Missiles balistiques à longue portée, ogives miniaturisées, bombe thermonucléaire : progressivement l’arsenal de dissuasion de Pyongyang parvient à maturité. Pour Kim Jong-un, ces développements sont un impératif. Ils constituent la seule police d’assurance possible pour son régime et donc pour sa survie personnelle. Néanmoins, dans une posture où le premier qui dégaine a perdu, les options géopolitiques pour la suite des événements sont limitées.

La Corée du Nord peut-elle utiliser son parapluie nucléaire pour couvrir une invasion du sud ? L’hypothèse d’un statu quo est plus vraisemblable, avec un retour à des négociations multilatérales auxquelles les envoyés de Kim Jong-un pourraient se présenter en position de force pour demander une levée des sanctions. Vladimir Poutine, qui connaît bien la question, n’a pas manqué de rappeler combien elles ont été inefficaces jusque là. Les discussions à venir auront plutôt des allures de négociations avec des preneurs d’otages mais c’est le principe même de la diplomatie.

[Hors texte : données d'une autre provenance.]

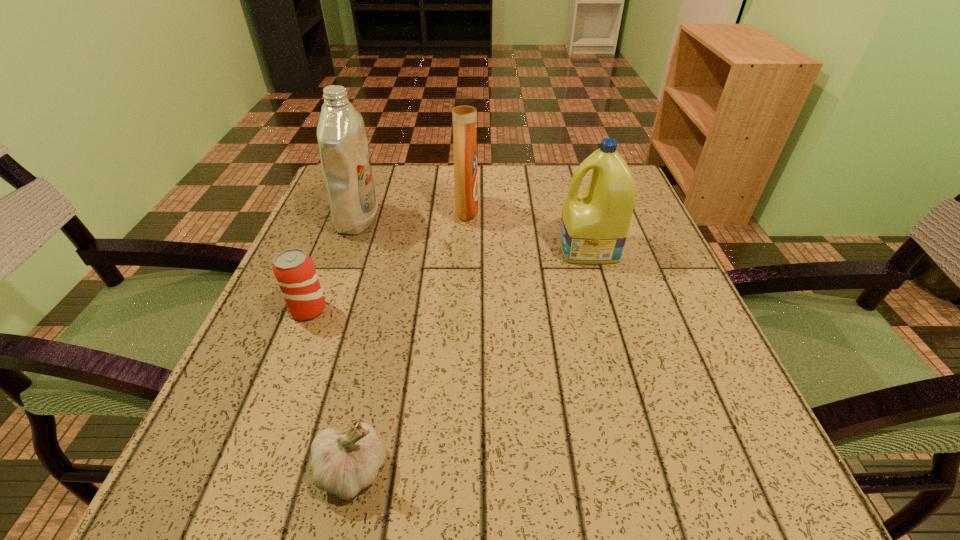
Locate an element on the screen. Image resolution: width=960 pixels, height=540 pixels. vacant space that is in between the fourth farthest object and the second object from right to left is located at coordinates (388, 260).

Where is `vacant area between the beer can and the third object from left to right`? vacant area between the beer can and the third object from left to right is located at coordinates (330, 390).

Identify the location of empty location between the leftmost detergent and the second nearest object. This screenshot has width=960, height=540. (333, 265).

The image size is (960, 540). What are the coordinates of `unoccupied position between the beer can and the third object from right to left` in the screenshot? It's located at (330, 390).

You are a GUI agent. You are given a task and a screenshot of the screen. Output one action in this format:
    pyautogui.click(x=<x>, y=<y>)
    Task: Click on the unoccupied area between the second object from right to left and the beer can
    
    Given the screenshot: What is the action you would take?
    pyautogui.click(x=388, y=260)

Locate an element on the screen. The image size is (960, 540). free space between the third object from right to left and the rightmost object is located at coordinates (470, 359).

Locate an element on the screen. object that ranks as the fourth closest to the nearest object is located at coordinates pyautogui.click(x=464, y=107).

Where is `object that can be found as the third closest to the leftmost detergent`? The height and width of the screenshot is (540, 960). object that can be found as the third closest to the leftmost detergent is located at coordinates (595, 221).

You are a GUI agent. You are given a task and a screenshot of the screen. Output one action in this format:
    pyautogui.click(x=<x>, y=<y>)
    Task: Click on the detergent that is the second closest to the rightmost detergent
    This screenshot has width=960, height=540.
    Given the screenshot: What is the action you would take?
    pyautogui.click(x=345, y=159)

The width and height of the screenshot is (960, 540). Identify the location of the third closest detergent relative to the nearest object. (464, 107).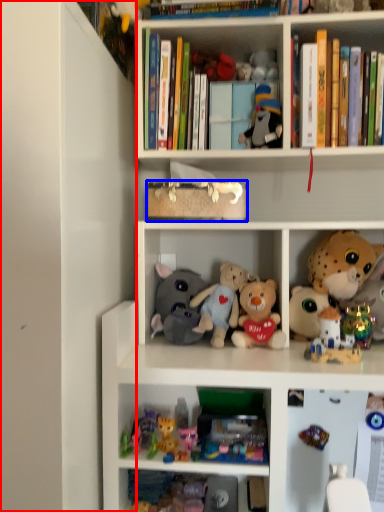
Question: Which object appears closest to the camera in this image, side (highlighted by a red box) or book (highlighted by a blue box)?

Choices:
 (A) side
 (B) book

Answer: (A)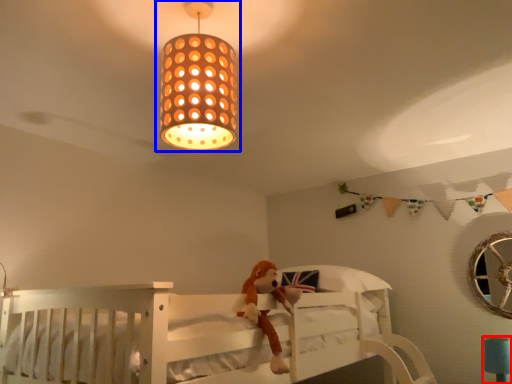
Question: Which object is further to the camera taking this photo, table lamp (highlighted by a red box) or lamp (highlighted by a blue box)?

Choices:
 (A) table lamp
 (B) lamp

Answer: (A)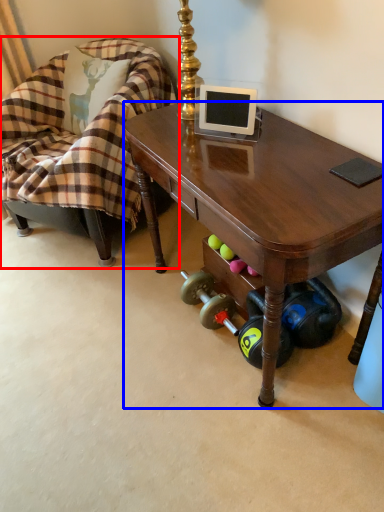
Question: Among these objects, which one is nearest to the camera, chair (highlighted by a red box) or desk (highlighted by a blue box)?

Choices:
 (A) chair
 (B) desk

Answer: (B)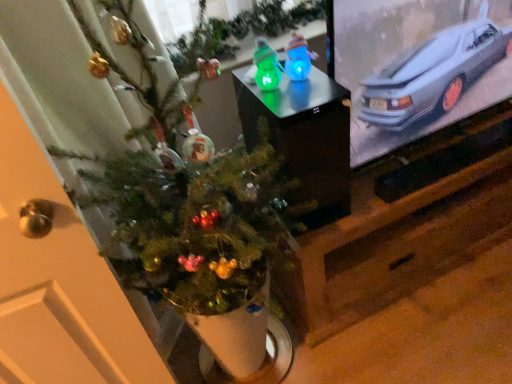
Question: Is blue translucent snowman at center, placed as the 1th toy when sorted from right to left, facing towards green translucent toy at center, which is the 1th toy in left-to-right order?

Choices:
 (A) no
 (B) yes

Answer: (A)

Question: Does blue translucent snowman at center, placed as the second toy when sorted from left to right, have a lesser height compared to green translucent toy at center, marked as the second toy in a right-to-left arrangement?

Choices:
 (A) no
 (B) yes

Answer: (A)

Question: Is blue translucent snowman at center, placed as the 1th toy when sorted from right to left, in front of green translucent toy at center, marked as the second toy in a right-to-left arrangement?

Choices:
 (A) no
 (B) yes

Answer: (A)

Question: From the image's perspective, is blue translucent snowman at center, placed as the second toy when sorted from left to right, over green translucent toy at center, marked as the second toy in a right-to-left arrangement?

Choices:
 (A) yes
 (B) no

Answer: (A)

Question: Would you consider blue translucent snowman at center, placed as the 1th toy when sorted from right to left, to be distant from green translucent toy at center, marked as the second toy in a right-to-left arrangement?

Choices:
 (A) no
 (B) yes

Answer: (A)

Question: From the image's perspective, is blue translucent snowman at center, placed as the second toy when sorted from left to right, below green translucent toy at center, which is the 1th toy in left-to-right order?

Choices:
 (A) no
 (B) yes

Answer: (A)

Question: Considering the relative positions of green translucent toy at center, which is the 1th toy in left-to-right order, and glossy plastic snowmen at center in the image provided, is green translucent toy at center, which is the 1th toy in left-to-right order, to the right of glossy plastic snowmen at center from the viewer's perspective?

Choices:
 (A) yes
 (B) no

Answer: (B)

Question: From the image's perspective, does green translucent toy at center, which is the 1th toy in left-to-right order, appear lower than glossy plastic snowmen at center?

Choices:
 (A) yes
 (B) no

Answer: (B)

Question: Considering the relative sizes of green translucent toy at center, which is the 1th toy in left-to-right order, and glossy plastic snowmen at center in the image provided, is green translucent toy at center, which is the 1th toy in left-to-right order, bigger than glossy plastic snowmen at center?

Choices:
 (A) no
 (B) yes

Answer: (A)

Question: Is green translucent toy at center, which is the 1th toy in left-to-right order, positioned in front of glossy plastic snowmen at center?

Choices:
 (A) no
 (B) yes

Answer: (A)

Question: Would you consider green translucent toy at center, which is the 1th toy in left-to-right order, to be distant from glossy plastic snowmen at center?

Choices:
 (A) yes
 (B) no

Answer: (B)

Question: Is green translucent toy at center, marked as the second toy in a right-to-left arrangement, thinner than glossy plastic snowmen at center?

Choices:
 (A) no
 (B) yes

Answer: (B)

Question: Is blue translucent snowman at center, placed as the second toy when sorted from left to right, in contact with glossy plastic snowmen at center?

Choices:
 (A) yes
 (B) no

Answer: (B)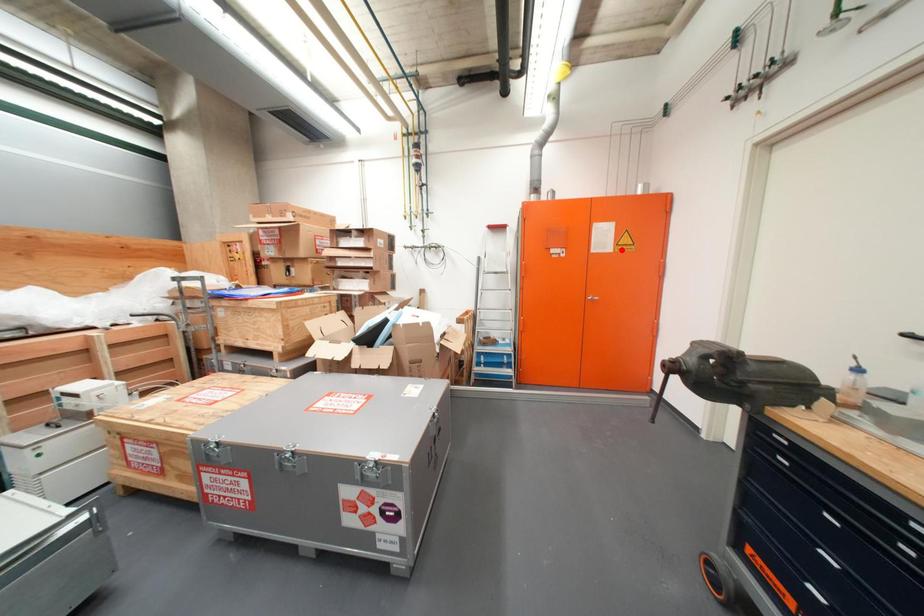
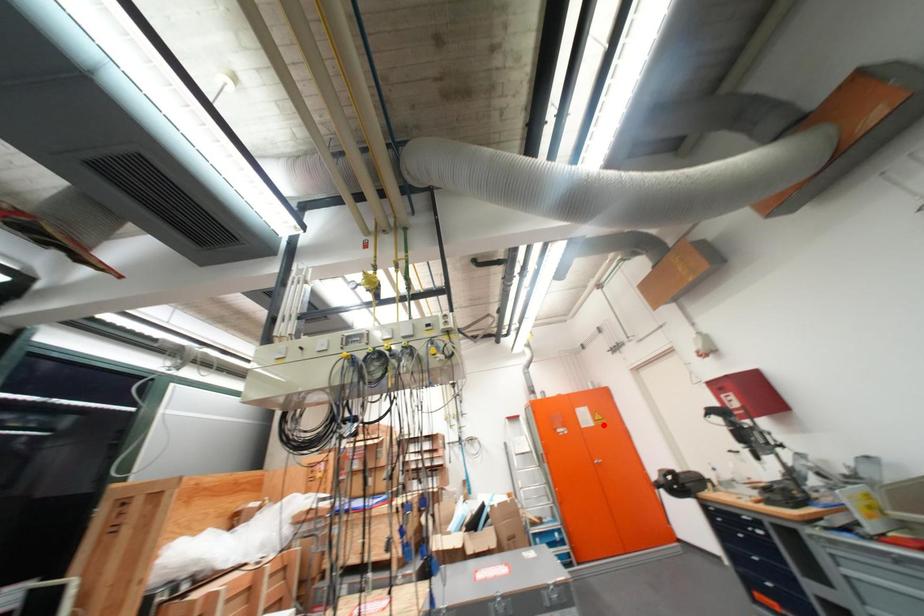
I am providing you with two images of the same scene from different viewpoints. A red point is marked on the first image and another point is marked on the second image. Are the points marked in image1 and image2 representing the same 3D position?

Yes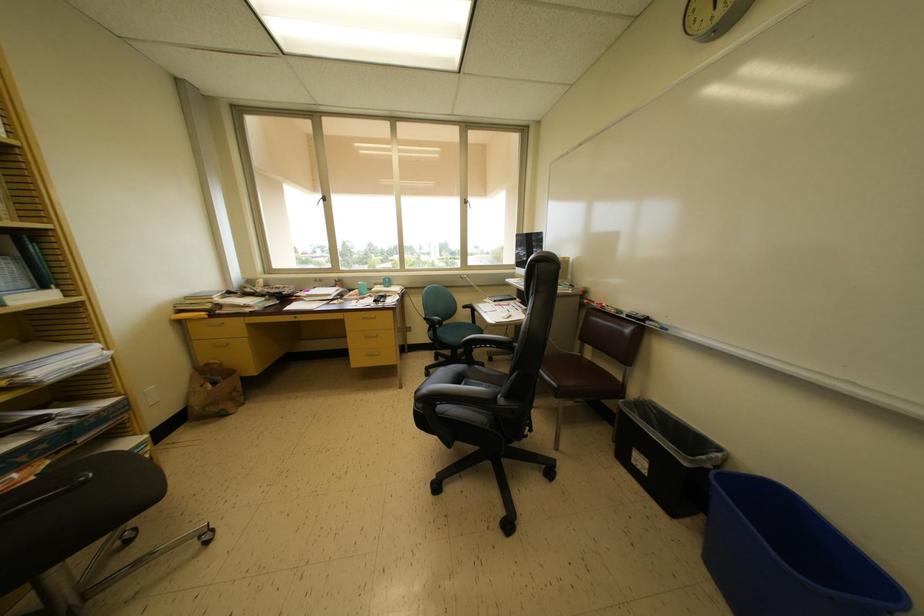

La menace de porter le feu nucléaire sur des sites stratégiquement choisis aux États-Unis, qui attirerait logiquement une riposte américaine elle aussi nucléaire, rappelle les heures sombres de la doctrine MAD (Mutual Assured Destruction) lorsque Moscou et Washington se regardaient dans le blanc des yeux. Est-il besoin de rappeler que cette époque fut aussi un âge d’or pour l’industrie de défense américaine ? Les nombreux programmes d’antimissiles ont de beaux jours devant eux.